Hunting for Water: A Look at Military Well Drilling in Africa
Water is on everyone's minds these days. In Africa, there is either too little or too much of it.
In the case of Ethiopia, the U.S. Seabees in Naval Mobile Construction Battalion - 5 (NMCB-5) responded to recent flooding in Dire Dawa. They moved 60 tents from Djibouti to Dire Dawa and trained the military forces on site on how to set up the tents and provide shelter for displaced civilians.
Even with all the recent rains, many places in Africa, including areas in Ethiopia, Kenya and Djibouti, still need a clean source of water. Engineers in Combined Joint Task Force - Horn of Africa are working to aid in this effort.

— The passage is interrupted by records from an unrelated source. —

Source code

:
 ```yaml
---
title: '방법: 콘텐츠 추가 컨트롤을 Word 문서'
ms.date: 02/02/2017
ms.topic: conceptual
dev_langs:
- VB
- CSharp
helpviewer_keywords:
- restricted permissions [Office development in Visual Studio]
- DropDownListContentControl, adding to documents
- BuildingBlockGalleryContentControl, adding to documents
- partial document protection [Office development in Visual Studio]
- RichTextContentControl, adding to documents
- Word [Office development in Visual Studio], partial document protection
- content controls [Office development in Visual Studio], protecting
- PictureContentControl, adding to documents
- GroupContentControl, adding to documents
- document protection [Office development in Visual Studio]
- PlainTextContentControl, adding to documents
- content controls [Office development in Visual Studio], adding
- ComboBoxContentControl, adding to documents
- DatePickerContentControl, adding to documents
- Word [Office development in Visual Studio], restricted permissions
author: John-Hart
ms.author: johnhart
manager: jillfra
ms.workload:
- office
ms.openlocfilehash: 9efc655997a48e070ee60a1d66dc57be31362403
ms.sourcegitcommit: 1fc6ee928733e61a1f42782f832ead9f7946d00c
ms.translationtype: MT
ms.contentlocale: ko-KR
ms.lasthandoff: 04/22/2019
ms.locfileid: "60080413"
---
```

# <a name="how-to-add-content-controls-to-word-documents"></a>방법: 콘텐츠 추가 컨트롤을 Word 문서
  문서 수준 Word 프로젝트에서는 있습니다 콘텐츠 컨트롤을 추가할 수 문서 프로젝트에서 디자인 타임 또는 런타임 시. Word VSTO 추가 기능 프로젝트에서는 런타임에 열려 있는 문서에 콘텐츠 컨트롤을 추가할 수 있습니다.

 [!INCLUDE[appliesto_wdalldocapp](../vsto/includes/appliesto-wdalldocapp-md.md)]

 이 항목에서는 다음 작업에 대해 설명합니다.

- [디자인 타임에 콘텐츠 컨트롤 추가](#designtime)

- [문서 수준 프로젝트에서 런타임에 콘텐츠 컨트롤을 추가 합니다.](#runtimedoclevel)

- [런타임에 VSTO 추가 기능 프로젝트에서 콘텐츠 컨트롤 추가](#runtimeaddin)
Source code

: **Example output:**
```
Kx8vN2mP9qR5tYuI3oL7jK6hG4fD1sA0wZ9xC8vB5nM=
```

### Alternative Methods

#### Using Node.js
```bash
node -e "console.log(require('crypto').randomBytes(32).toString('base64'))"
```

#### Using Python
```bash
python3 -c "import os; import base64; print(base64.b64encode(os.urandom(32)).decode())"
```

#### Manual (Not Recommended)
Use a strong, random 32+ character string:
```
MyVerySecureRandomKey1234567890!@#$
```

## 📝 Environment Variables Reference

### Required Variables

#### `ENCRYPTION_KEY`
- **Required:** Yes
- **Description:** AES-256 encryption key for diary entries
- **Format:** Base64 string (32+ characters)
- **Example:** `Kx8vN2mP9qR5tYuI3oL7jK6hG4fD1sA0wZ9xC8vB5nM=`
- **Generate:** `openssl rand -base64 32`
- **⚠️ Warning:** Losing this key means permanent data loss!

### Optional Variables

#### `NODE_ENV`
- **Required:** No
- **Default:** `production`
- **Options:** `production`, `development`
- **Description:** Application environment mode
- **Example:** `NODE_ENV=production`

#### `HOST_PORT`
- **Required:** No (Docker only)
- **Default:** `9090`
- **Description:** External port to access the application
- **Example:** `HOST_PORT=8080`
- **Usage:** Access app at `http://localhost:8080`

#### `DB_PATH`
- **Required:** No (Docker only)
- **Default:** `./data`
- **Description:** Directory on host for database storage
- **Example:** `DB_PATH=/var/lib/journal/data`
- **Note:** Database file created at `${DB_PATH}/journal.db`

Drilling water wells is one way that the U.S. Army Reserves 334th Engineer Detachment out of Mobile, Ala., and the Seabees of NMCB-5 out of Port Hueneme, Calif., are able to contribute. Their job is difficult, dangerous and messy, but they carry with them the true spirit of military engineers. Their “can-do” attitude often is the only thing that keeps them going. Once they begin drilling a well, they do not stop until it's done. They drill for 24 hours a day for about two weeks straight to complete most wells. They operate no matter how hot it is, as they seek the proper depth to get access to usable water.
One challenge for drillers in Djibouti is the geology. Djibouti is almost all basalt, one of the hardest rocks on earth. Drilling is very slow, and drill bits often are quickly used up. In the current operation, both Army well drillers and Seabees have teamed up “to cut their teeth” on building a new well. It has proven challenging and has provided both teams with tremendous field experience.
There is both science and a little bit of art involved in drilling a hole. Recently, the Army team started the initial borehole and got to 65 feet when the rig had some maintenance issues. Rather than wait to get the replacement parts, the Army and Navy teams combined forces and brought out the Navy rig to continue the project. After a few tries and some messy moments, the well drillers successfully reached the target depth. As they continue to develop this well, the Seabees and soldiers are learning valuable lessons and improving their skills while providing a highly valued resource - water.
Once this well is completed, the Army team will move on to complete a series of wells in remote villages throughout Djibouti; these wells will provide usable water to health clinics. Soon, the Seabees are heading to Kenya to complete a joint effort with the Kenyan military to drill wells in areas that are in desperate need of water. Through these efforts, Coalition members continue to provide humanitarian assistance support.